Harold Clifford Leek—better known to millions as Howard Keel—was born on April 13, 1919, in Gillespie, Illinois. Blessed with a robust bass‐baritone and striking matinee‐idol looks, he caught the attention of Rodgers and Hammerstein producers in 1944 and was offered the lead in the original Broadway production of Oklahoma! Yet, ever patriotic, Keel honored his commitment to Douglas Aircraft, shelving his theatrical ambitions to support the Allied war effort. Following World War II, his captivating stage presence led him to London’s West End and, in 1948, to his silver‐screen debut with British filmmakers. Stateside, MGM swooped in: Keel headlined a string of Technicolor musicals—Annie Get Your Gun (1950), Show Boat (1951) and, most iconically, Seven Brides for Seven Brothers (1954)—becoming one of Hollywood’s premier male singers of the golden age.
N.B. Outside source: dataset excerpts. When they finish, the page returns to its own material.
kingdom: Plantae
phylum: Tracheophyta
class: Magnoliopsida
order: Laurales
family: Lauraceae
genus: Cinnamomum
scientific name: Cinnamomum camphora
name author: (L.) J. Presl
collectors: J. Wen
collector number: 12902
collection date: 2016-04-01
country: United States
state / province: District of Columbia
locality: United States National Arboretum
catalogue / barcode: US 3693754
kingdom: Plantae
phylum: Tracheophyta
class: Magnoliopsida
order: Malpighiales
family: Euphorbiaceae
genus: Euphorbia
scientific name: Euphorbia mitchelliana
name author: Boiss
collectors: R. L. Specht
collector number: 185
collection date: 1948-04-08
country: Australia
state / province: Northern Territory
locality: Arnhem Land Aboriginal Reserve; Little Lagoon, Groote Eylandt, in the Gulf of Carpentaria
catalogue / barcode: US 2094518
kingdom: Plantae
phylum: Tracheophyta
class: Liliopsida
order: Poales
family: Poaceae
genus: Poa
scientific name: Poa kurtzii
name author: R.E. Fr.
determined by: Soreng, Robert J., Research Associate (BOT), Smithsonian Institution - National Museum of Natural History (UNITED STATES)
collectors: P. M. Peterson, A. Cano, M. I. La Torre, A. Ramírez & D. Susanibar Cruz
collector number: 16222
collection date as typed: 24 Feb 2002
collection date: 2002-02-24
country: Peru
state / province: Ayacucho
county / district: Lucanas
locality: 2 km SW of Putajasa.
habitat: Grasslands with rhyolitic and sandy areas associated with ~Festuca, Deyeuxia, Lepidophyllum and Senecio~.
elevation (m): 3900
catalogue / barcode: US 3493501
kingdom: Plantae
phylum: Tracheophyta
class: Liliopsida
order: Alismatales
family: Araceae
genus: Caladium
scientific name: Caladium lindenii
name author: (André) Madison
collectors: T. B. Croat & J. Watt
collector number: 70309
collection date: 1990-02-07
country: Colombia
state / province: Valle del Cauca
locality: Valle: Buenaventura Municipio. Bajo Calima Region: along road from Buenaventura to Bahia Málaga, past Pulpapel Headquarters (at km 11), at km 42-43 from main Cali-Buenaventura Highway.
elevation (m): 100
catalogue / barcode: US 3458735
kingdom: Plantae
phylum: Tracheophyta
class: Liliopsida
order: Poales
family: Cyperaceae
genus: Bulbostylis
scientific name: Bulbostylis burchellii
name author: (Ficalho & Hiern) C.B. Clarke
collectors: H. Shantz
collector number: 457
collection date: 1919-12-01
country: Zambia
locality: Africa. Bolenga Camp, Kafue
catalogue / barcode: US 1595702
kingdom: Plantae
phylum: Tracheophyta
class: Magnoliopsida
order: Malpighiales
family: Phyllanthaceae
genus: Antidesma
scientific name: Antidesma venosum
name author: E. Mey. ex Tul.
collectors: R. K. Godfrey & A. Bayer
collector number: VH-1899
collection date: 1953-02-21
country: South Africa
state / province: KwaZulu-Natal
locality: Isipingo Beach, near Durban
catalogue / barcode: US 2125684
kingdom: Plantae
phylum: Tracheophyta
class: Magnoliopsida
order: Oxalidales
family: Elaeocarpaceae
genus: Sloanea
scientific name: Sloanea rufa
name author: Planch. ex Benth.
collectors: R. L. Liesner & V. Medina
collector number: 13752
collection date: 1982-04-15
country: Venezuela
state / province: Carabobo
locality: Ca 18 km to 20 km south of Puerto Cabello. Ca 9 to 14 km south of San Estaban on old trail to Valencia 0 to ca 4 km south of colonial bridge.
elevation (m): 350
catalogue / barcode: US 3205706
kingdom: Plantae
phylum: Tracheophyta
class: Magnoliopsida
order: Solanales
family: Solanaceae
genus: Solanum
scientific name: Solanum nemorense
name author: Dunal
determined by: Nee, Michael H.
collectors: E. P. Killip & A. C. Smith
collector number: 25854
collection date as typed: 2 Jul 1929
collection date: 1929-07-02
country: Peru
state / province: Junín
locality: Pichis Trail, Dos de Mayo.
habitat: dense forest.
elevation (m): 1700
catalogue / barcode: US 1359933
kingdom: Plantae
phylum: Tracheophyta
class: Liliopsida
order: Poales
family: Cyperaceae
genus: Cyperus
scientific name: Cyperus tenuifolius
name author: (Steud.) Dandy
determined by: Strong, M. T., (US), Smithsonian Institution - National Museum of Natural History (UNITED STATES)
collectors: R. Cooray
As the studio system waned, Keel transitioned to action fare, starring in Britain’s Floods of Fear (1958) and the sci‑fi cult classic Day of the Triffids (1962), even sharing the screen with John Wayne and Kirk Douglas in The War Wagon (1967). Nightclubs and summer stocks filled the lean years until television revived his fortunes: from 1981 to 1991, he portrayed the steely oil baron Clayton Farlow on Dallas, endearing himself to new generations. In the twilight of his career, Keel returned to his first love—singing—releasing four albums before succumbing to colon cancer at his Palm Desert home on November 7, 2004, at age 85.